Après une nuit sans sommeil, il décida d'aller prendre le vent à la Convention, revêtit sa défroque de sans-culotte bon teint en y ajoutant une confortable pelisse parce qu'il faisait froid et humide - brumaire méritait bien son nom - et s'en alla aux Tuileries. L'Assemblée était déjà en séance quand il y arriva. Gagnant sa place avec le plus de discrétion possible, il se mit à examiner ses confrères l'un après l'autre tandis que tournait dans sa tête la terrible révélation de Julien : " Les agents de Pitt sont partout... " Alors il les regardait, ces hommes qu'il pensait si bien connaître, qu'il tutoyait et qu'il croyait ses frères, se demandant chaque fois avec angoisse, surtout pour ceux qui semblaient le plus fortunés : " Est-ce que c'en est un ? "
Et soudain, Philippeaux monta à la tribune avec cette mine grave et sévère qu'on lui connaissait. Ce juriste de trente-sept ans, né en Seine-Maritime, comptait parmi les députés les plus rigoureux.

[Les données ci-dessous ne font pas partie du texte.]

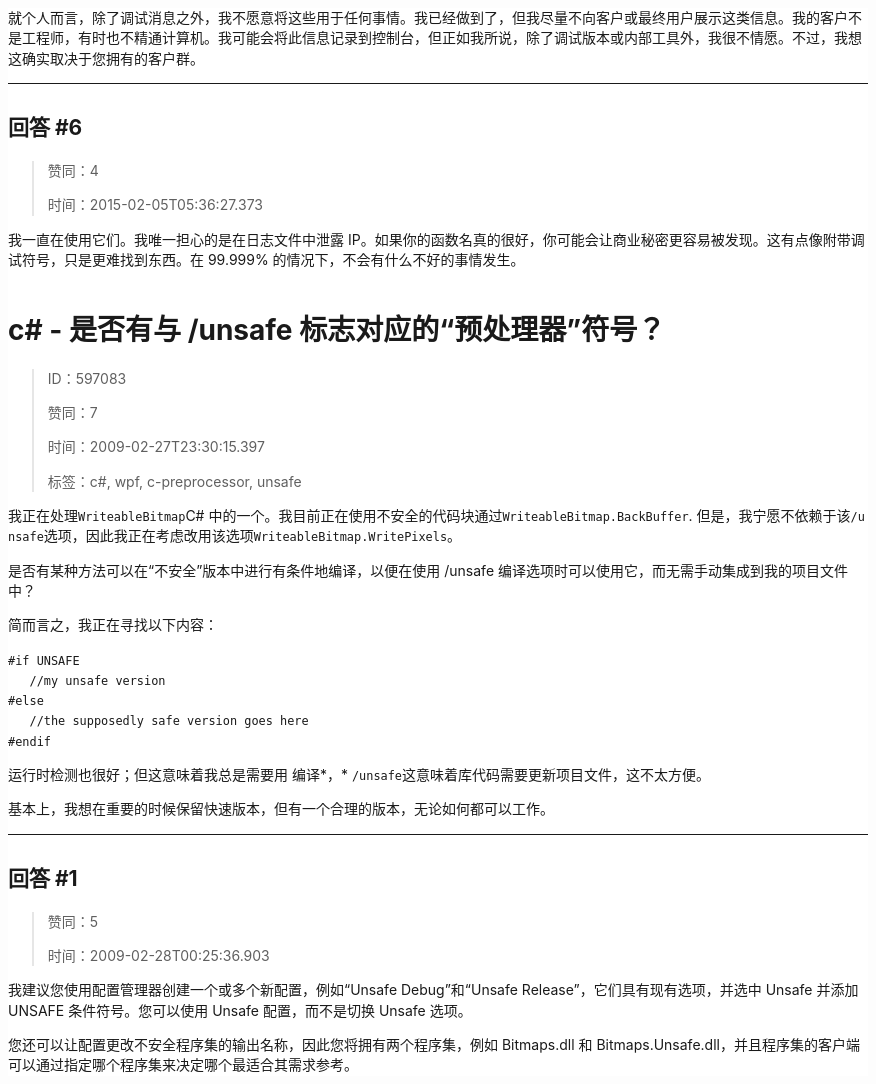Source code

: 就个人而言，除了调试消息之外，我不愿意将这些用于任何事情。我已经做到了，但我尽量不向客户或最终用户展示这类信息。我的客户不是工程师，有时也不精通计算机。我可能会将此信息记录到控制台，但正如我所说，除了调试版本或内部工具外，我很不情愿。不过，我想这确实取决于您拥有的客户群。

* * *

## 回答 #6

> 赞同：4
> 
> 时间：2015-02-05T05:36:27.373

我一直在使用它们。我唯一担心的是在日志文件中泄露 IP。如果你的函数名真的很好，你可能会让商业秘密更容易被发现。这有点像附带调试符号，只是更难找到东西。在 99.999% 的情况下，不会有什么不好的事情发生。

# c# - 是否有与 /unsafe 标志对应的“预处理器”符号？

> ID：597083
> 
> 赞同：7
> 
> 时间：2009-02-27T23:30:15.397
> 
> 标签：c#, wpf, c-preprocessor, unsafe

我正在处理`WriteableBitmap`C# 中的一个。我目前正在使用不安全的代码块通过`WriteableBitmap.BackBuffer`. 但是，我宁愿不依赖于该`/unsafe`选项，因此我正在考虑改用该选项`WriteableBitmap.WritePixels`。

是否有某种方法可以在“不安全”版本中进行有条件地编译，以便在使用 /unsafe 编译选项时可以使用它，而无需手动集成到我的项目文件中？

简而言之，我正在寻找以下内容：

```
#if UNSAFE
   //my unsafe version
#else
   //the supposedly safe version goes here
#endif 
```

运行时检测也很好；但这意味着我总是需要用 编译*，* `/unsafe`这意味着库代码需要更新项目文件，这不太方便。

基本上，我想在重要的时候保留快速版本，但有一个合理的版本，无论如何都可以工作。

* * *

## 回答 #1

> 赞同：5
> 
> 时间：2009-02-28T00:25:36.903

我建议您使用配置管理器创建一个或多个新配置，例如“Unsafe Debug”和“Unsafe Release”，它们具有现有选项，并选中 Unsafe 并添加 UNSAFE 条件符号。您可以使用 Unsafe 配置，而不是切换 Unsafe 选项。

您还可以让配置更改不安全程序集的输出名称，因此您将拥有两个程序集，例如 Bitmaps.dll 和 Bitmaps.Unsafe.dll，并且程序集的客户端可以通过指定哪个程序集来决定哪个最适合其需求参考。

Il avait voté avec enthousiasme la mort du Roi, mais avec sursis et, depuis, envoyé en mission en Vendée, avait eu de graves démêlés avec ses collègues et les généraux, surtout Westermann, qui avec ses " colonnes infernales " confondait trop souvent répression et génocide. Il les avait déjà attaqués à la tribune et, de toute façon, chacun savait qu'il n'y montait jamais pour ne rien dire. Ce jour-là, il allait prononcer de terribles paroles :
- Il faut, martela-t-il de sa voix froide, que les masques tombent, que la vertu se montre toute nue, que le peuple sache si tous ceux qui se disent ses amis travaillent en effet pour son bonheur. Mais commençons par être sévères pour nous-mêmes. Je demande que chacun des membres de la Convention... soit tenu de présenter, dans l'espace d'une décade, l'état de sa fortune avant le commencement de la Révolution et, s'il l'a augmentée depuis, d'indiquer par quels moyens il l'a fait... Je demande que les membres de la Convention qui n'auront pas satisfait aux dispositions de votre décret soient déclarés traîtres à la Patrie et poursuivis comme tels.

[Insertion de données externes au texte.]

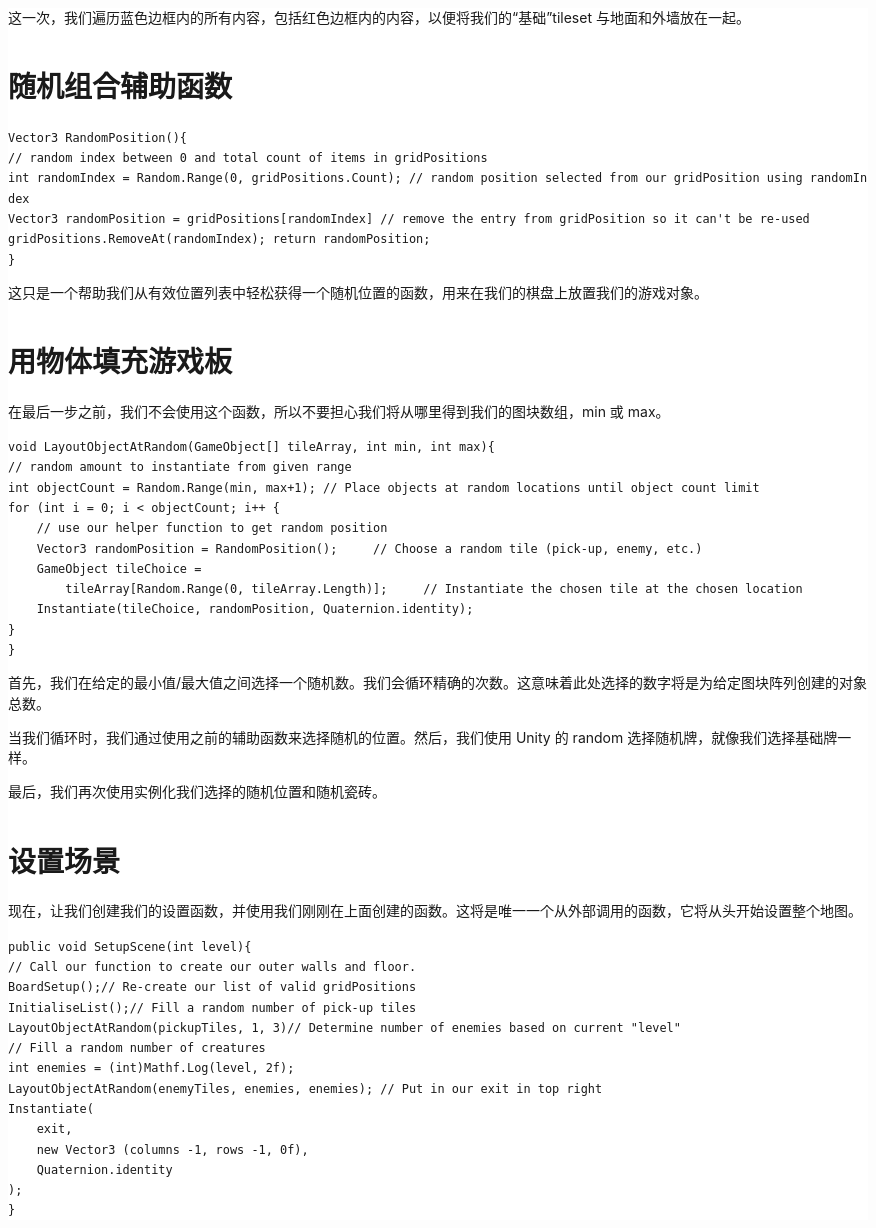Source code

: 这一次，我们遍历蓝色边框内的所有内容，包括红色边框内的内容，以便将我们的“基础”tileset 与地面和外墙放在一起。

# 随机组合辅助函数

```
Vector3 RandomPosition(){ 
// random index between 0 and total count of items in gridPositions
int randomIndex = Random.Range(0, gridPositions.Count); // random position selected from our gridPosition using randomIndex
Vector3 randomPosition = gridPositions[randomIndex] // remove the entry from gridPosition so it can't be re-used
gridPositions.RemoveAt(randomIndex); return randomPosition;
}
```

这只是一个帮助我们从有效位置列表中轻松获得一个随机位置的函数，用来在我们的棋盘上放置我们的游戏对象。

# 用物体填充游戏板

在最后一步之前，我们不会使用这个函数，所以不要担心我们将从哪里得到我们的图块数组，min 或 max。

```
void LayoutObjectAtRandom(GameObject[] tileArray, int min, int max){
// random amount to instantiate from given range 
int objectCount = Random.Range(min, max+1); // Place objects at random locations until object count limit
for (int i = 0; i < objectCount; i++ { 
    // use our helper function to get random position
    Vector3 randomPosition = RandomPosition();     // Choose a random tile (pick-up, enemy, etc.) 
    GameObject tileChoice = 
        tileArray[Random.Range(0, tileArray.Length)];     // Instantiate the chosen tile at the chosen location
    Instantiate(tileChoice, randomPosition, Quaternion.identity);
}
}
```

首先，我们在给定的最小值/最大值之间选择一个随机数。我们会循环精确的次数。这意味着此处选择的数字将是为给定图块阵列创建的对象总数。

当我们循环时，我们通过使用之前的辅助函数来选择随机的位置。然后，我们使用 Unity 的 random 选择随机牌，就像我们选择基础牌一样。

最后，我们再次使用实例化我们选择的随机位置和随机瓷砖。

# 设置场景

现在，让我们创建我们的设置函数，并使用我们刚刚在上面创建的函数。这将是唯一一个从外部调用的函数，它将从头开始设置整个地图。

```
public void SetupScene(int level){
// Call our function to create our outer walls and floor.
BoardSetup();// Re-create our list of valid gridPositions
InitialiseList();// Fill a random number of pick-up tiles 
LayoutObjectAtRandom(pickupTiles, 1, 3)// Determine number of enemies based on current "level"
// Fill a random number of creatures 
int enemies = (int)Mathf.Log(level, 2f);
LayoutObjectAtRandom(enemyTiles, enemies, enemies); // Put in our exit in top right 
Instantiate(
    exit,
    new Vector3 (columns -1, rows -1, 0f),
    Quaternion.identity
);
}
```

Un tumulte suivit ces paroles. Pour ou contre, tout le monde parlait à la fois sans que le président Laloi pût ramener le calme. Chabot, lui, était terrifié : pâle jusqu'aux lèvres, il avait écouté la diatribe comme il eût écouté sa condamnation à mort. Frappé par la foudre, il n'arrivait pas à comprendre pourquoi, justement ce jour-là, Philippeaux manifestait de telles exigences. Il ignorait, bien sûr, que la veille des dénonciations anonymes un peu trop explicites étaient arrivées à la Convention et que le moyen drastique préconisé par l'orateur était sans doute le seul existant pour sauver l'honneur de la Convention.